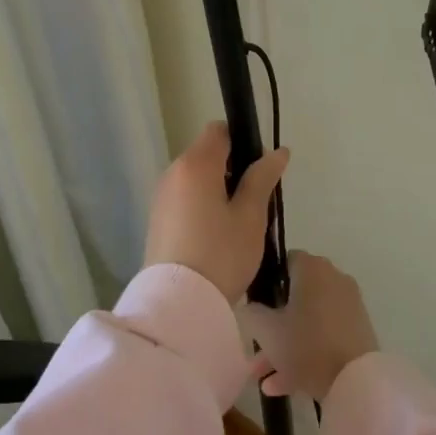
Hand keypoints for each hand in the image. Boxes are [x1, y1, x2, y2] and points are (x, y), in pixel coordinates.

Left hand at [143, 122, 289, 303]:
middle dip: (234, 170)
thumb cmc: (221, 253)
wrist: (179, 303)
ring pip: (197, 180)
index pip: (219, 131)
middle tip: (256, 203)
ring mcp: (161, 198)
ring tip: (239, 225)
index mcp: (196, 164)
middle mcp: (172, 173)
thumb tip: (278, 151)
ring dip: (219, 191)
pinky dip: (203, 207)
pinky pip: (185, 200)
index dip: (243, 141)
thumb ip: (262, 178)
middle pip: (208, 155)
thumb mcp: (251, 216)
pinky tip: (217, 237)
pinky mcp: (157, 221)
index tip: (260, 171)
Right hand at [242, 252, 378, 401]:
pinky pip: (324, 336)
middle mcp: (334, 279)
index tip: (254, 304)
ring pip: (308, 321)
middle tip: (255, 348)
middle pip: (295, 296)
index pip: (285, 261)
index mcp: (313, 269)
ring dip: (284, 346)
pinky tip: (280, 386)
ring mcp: (348, 306)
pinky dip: (304, 354)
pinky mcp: (358, 331)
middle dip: (272, 324)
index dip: (266, 280)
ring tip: (262, 377)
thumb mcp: (266, 330)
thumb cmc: (306, 346)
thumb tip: (249, 306)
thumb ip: (251, 313)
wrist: (356, 381)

================================

> _Exercise_:
In the listing above, show every line with the word "middle".

> _Solved problem_:
middle dip: (234, 170)
middle tip: (256, 203)
middle mcp: (172, 173)
middle pip: (208, 155)
middle mcp: (334, 279)
middle tip: (255, 348)
middle pip: (295, 296)
middle dip: (272, 324)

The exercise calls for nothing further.